I'm developing several Hive-based ETLs, and have seriously violated the DRY (Don't Repeat Yourself) principle.
How can I gain more composability / reusability in my Hive SQL scripts?
Basically I'm looking for an INCLUDE
or IMPORT
command.
Any tips? For folks that write a ton of HiveQL scripts, how do you not repeat yourself?
Thanks in advance.
You just need to have your reusable hive script into small .HQL
files. Create shell script for ordered execution of the .HQL
files.
All you need to make sure that the current executing script do have its pre-requisite completed. i.e. it should have expected table/schema.
There are two things, which would help you.
1) the hive -f abcd.hql
command : Use a series of this command in the shell script for ordered execution of the scripts. e.g.

[Page images and extracted text]
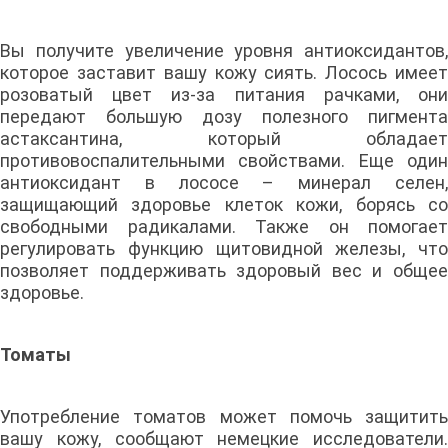
Вы получите увеличение уровня антиоксидантов,
которое заставит вашу кожу сиять. Лосось имеет
розоватый цвет из-за питания рачками, они
передают большую дозу полезного пигмента
астаксантина, который обладает
противовоспалительными свойствами. Еще один
антиоксидант в лососе – минерал селен,
защищающий здоровье клеток кожи, борясь со
свободными радикалами. Также он помогает
регулировать функцию щитовидной железы, что
позволяет поддерживать здоровый вес и общее
здоровье.
Томаты
Употребление томатов может помочь защитить
вашу кожу, сообщают немецкие исследователи.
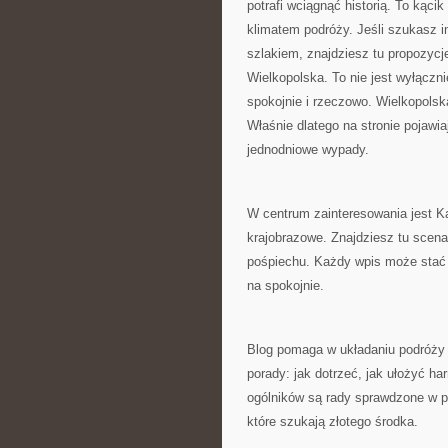
potrafi wciągnąć historią. To kąci
klimatem podróży. Jeśli szukasz i
szlakiem, znajdziesz tu propozycj
Wielkopolska. To nie jest wyłączn
spokojnie i rzeczowo. Wielkopolska
Właśnie dlatego na stronie pojawi
jednodniowe wypady.
W centrum zainteresowania jest Kal
krajobrazowe. Znajdziesz tu scena
pośpiechu. Każdy wpis może stać
na spokojnie.
Blog pomaga w układaniu podróży o
porady: jak dotrzeć, jak ułożyć h
ogólników są rady sprawdzone w pr
które szukają złotego środka.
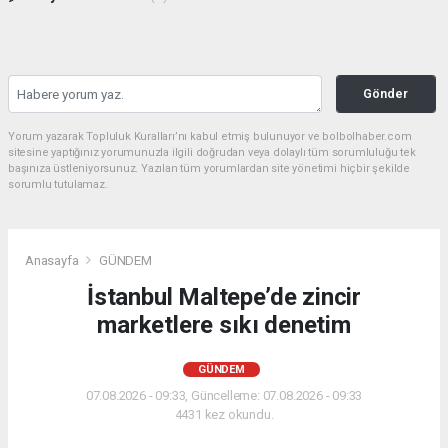
Gönder
Yorum yazarak Topluluk Kuralları’nı kabul etmiş bulunuyor ve bolbolhaber.com
sitesine yaptığınız yorumunuzla ilgili doğrudan veya dolaylı tüm sorumluluğu tek
başınıza üstleniyorsunuz. Yazılan tüm yorumlardan site yönetimi hiçbir şekilde
sorumlu tutulamaz.
Anasayfa
GÜNDEM
İstanbul Maltepe’de zincir
marketlere sıkı denetim
GÜNDEM
07.08.2026 - 09:33, Güncelleme: 07.08.2026 - 09:33
4431 kez okundu.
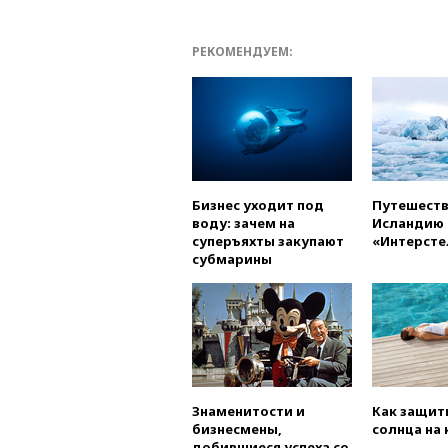
РЕКОМЕНДУЕМ:
Бизнес уходит под
Путешеств
воду: зачем на
Исландию 
суперъяхты закупают
«Интерсте
субмарины
Знаменитости и
Как защит
бизнесмены,
солнца на
добившиеся успеха со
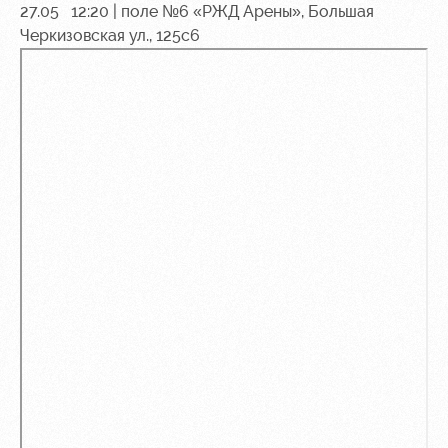
27.05 12:20 | поле №6 «РЖД Арены», Большая
Черкизовская ул., 125с6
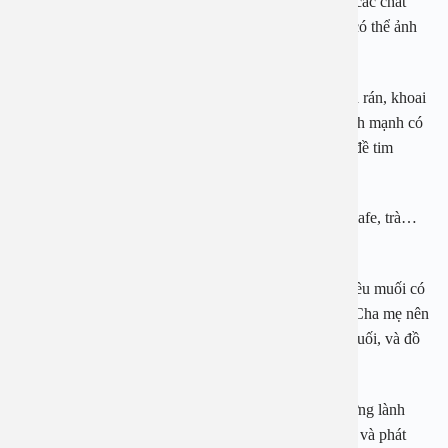
mì ăn liền thường chứa nhiều chất bảo quản, muối và các chất
phụ gia khác. Tiêu thụ nhiều thực phẩm chế biến sẵn có thể ảnh
hưởng đến thận và hệ tiêu hóa của trẻ.
Thực phẩm chiên rán:
Những món chiên rán như gà rán, khoai
tây chiên, thịt rán… có chứa nhiều chất béo không lành mạnh có
thể gây tăng cân cũng như tăng nguy cơ mắc các vấn đề tim
mạch.
Thực phẩm có chứa caffeine:
Những đồ uống như cafe, trà…
có thể khiến trẻ khó ngủ, lo lắng, tập trung kém.
Đồ ăn mặn, giàu muối:
Các loại thức ăn có chứa nhiều muối có
thể làm tăng huyết áp và ảnh hưởng đến thận của trẻ. Cha mẹ nên
hạn chế cho trẻ ăn các thực phẩm như dưa muối, cá muối, và đồ
ăn nhanh nhiều muối.
Các bác sĩ chuyên khoa cho biết, một chế độ dinh dưỡng lành
mạnh và phù hợp sẽ giúp cho sức khỏe của trẻ tốt hơn và phát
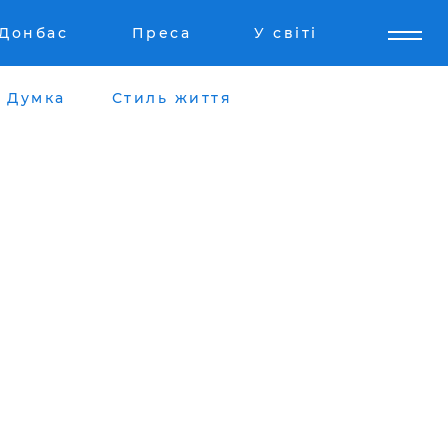
Донбас
Преса
У світі
Думка
Стиль життя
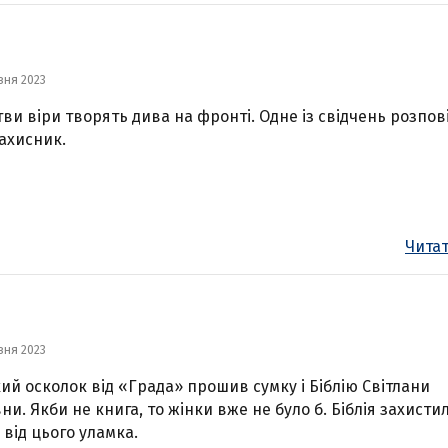
зня 2023
ви віри творять дива на фронті. Одне із свідчень розпов
ахисник.
Читат
зня 2023
ий осколок від «Града» прошив сумку і Біблію Світлани
ни. Якби не книга, то жінки вже не було б. Біблія захистил
 від цього уламка.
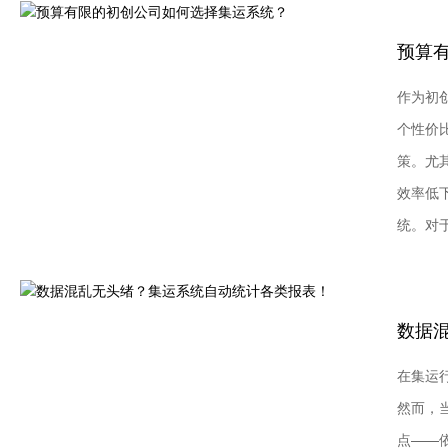
作为初
个性价
策。尤
效率低
统。对于这.
在集运
然而，
点——依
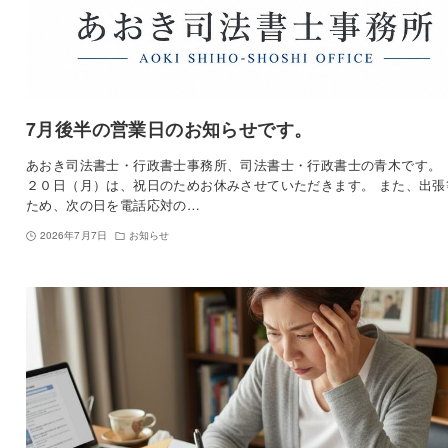
7月後半の営業日のお知らせです。
あおき司法書士・行政書士事務所、司法書士・行政書士の青木です。 
２０日（月）は、祝日のためお休みさせていただきます。 また、出張
ため、次の日を電話応対の…
2026年7月7日
お知らせ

# WHAT YOU WILL DO:
A) Decide whether each statement agrees with the Hive scripting thread. Answer yes or no for each, quoting the words from the thread that settle it.
(i) The person asking says they have broken the DRY principle.
(ii) The reply recommends combining the reusable Hive script into one large .HQL file.
(iii) The reply says the script being run should find the table or schema it expects.
B) In the Hive scripting thread, what kind of command does the person asking say they are looking for?
C) Extend the Hive scripting thread, starting after its final sentence.

# ANSWERS PROVIDED:
A)
(i) Yes: "have seriously violated the DRY (Don't Repeat Yourself) principle."
(ii) No: "have your reusable hive script into small .HQL"
(iii) Yes: "it should have expected table/schema."

B) An INCLUDE or IMPORT command.

C)
hive -f specific.hql
wait $!
hive -f reusable1.hql
wait $!
hive -f specific2.hql
wait $!
hive -f specific3.hql
wait $!
hive -f reusable2.hql
You might note the wait
commands, basically to tell the shell to wait for last command to complete. This is very important when output table of the last script is input to the next one.
2) Use hiveconf
to customize table, schema (or even where conditions or column names) at runtime. e.g. create table '${hiveconf:schema.name}.my_table ...